As
the 2012 meta-horror movie Cabin in the Woods reminds us, there
is no greater -- or more isolated -- locale for terror than, well, a cabin in
the woods.
One
of the greatest horror films ever made, The Evil Dead (1983), charted that
particular territory brilliantly, but the subject of this blog post involves TV series that utilize the location.
The
isolated cabin in the woods is the central battlefield, for example, in the
classic The Twilight Zone (1959-1964) episode, “The Invaders,” which involves
a lonely woman (Agnes Moorehead) attacked by tiny, malevolent beings. These
monstrous invaders turn out to be human astronauts.
A
memorable episode of Ghost Story/Circle of Fear
(1972-1973) called “Doorway to Death” involves two children taking a mystical
doorway from a haunted city apartment in San Francisco to a wintry landscape. There,
in the woods -- at a cabin, naturally -- a killer is seen chopping wood with an
axe. The doorway is literally, a portal to death.
One
of the greatest The X-Files (1993-2002) episodes of its first season, “Darkness
Falls,” finds Agent Scully (Gillian Anderson) and Agent Mulder (David Duchovny)
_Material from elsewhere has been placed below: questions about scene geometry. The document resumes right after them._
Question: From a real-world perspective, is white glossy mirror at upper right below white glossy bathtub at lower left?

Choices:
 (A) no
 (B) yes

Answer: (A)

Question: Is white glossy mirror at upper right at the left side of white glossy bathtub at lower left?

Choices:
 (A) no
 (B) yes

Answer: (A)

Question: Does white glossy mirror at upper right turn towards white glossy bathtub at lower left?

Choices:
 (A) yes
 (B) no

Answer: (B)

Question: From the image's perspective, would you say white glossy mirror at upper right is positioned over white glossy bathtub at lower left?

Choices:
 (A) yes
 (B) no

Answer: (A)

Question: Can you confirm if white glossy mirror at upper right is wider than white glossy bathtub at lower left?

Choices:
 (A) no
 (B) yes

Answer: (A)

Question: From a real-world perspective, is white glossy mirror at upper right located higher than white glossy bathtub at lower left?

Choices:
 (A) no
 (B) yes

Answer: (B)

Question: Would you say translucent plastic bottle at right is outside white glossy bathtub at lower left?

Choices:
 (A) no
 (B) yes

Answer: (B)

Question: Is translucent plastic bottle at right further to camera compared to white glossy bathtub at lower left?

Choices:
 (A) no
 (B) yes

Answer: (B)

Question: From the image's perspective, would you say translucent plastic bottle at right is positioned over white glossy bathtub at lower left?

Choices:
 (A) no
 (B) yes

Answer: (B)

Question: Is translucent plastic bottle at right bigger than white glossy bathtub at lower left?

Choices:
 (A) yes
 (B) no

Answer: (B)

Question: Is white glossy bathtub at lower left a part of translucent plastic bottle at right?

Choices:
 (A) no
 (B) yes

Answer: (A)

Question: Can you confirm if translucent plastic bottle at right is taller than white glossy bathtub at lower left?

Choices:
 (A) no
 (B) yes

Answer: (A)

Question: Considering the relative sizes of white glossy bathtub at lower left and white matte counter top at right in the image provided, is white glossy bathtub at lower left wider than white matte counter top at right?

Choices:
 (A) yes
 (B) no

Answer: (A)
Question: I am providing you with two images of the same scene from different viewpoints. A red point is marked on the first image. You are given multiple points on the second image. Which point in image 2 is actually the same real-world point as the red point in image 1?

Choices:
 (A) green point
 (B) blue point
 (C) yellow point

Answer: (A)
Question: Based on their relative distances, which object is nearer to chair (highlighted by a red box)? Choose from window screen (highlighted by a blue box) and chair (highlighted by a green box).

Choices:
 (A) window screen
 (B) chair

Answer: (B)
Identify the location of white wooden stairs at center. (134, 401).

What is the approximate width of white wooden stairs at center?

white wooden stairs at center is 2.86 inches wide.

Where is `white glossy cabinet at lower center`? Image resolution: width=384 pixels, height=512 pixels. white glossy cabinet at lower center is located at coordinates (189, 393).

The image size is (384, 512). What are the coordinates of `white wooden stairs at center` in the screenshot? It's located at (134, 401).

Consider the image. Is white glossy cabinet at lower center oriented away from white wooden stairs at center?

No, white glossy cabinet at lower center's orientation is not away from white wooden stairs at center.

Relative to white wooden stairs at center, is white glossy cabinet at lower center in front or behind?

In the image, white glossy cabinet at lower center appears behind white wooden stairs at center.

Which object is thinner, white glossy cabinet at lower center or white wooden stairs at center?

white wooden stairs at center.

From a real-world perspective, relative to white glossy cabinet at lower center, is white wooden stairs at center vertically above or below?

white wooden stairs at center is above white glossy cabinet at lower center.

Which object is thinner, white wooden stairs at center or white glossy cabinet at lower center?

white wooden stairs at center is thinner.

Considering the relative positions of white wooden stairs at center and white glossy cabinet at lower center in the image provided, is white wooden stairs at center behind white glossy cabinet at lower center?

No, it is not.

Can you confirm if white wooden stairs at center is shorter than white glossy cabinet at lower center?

trapped in a cabin in the woods in the Pacific Northwest as flesh-eating,
prehistoric insects attack. The bugs emerge at night, but are repelled by
light. In a suspenseful scene, Mulder and Scully must depend on a single, dangling light bulb, and a faulty generator, to keep them alive.
In
Chris Carter’s Millennium (1996-1999), the leader of the Millennium Group
played by R.G. Armstrong is seen to be living in a remote cabin in the woods in
the early second season episode, “Beware of the Dog.” Frank Black (Lance Henriksen)
is sent by the Group to encounter him.
A
cabin in the woods has also been a sanctuary, on more than one occasion, for the living, during the zombie
apocalypse in AMC’s original series, The Walking Dead (2010 -- ), and of
course, Ash vs. The Evil Dead (2015 - ) has revisited the notorious
cabin in the woods where all the horror of Sam Raimi’s Deadites first began.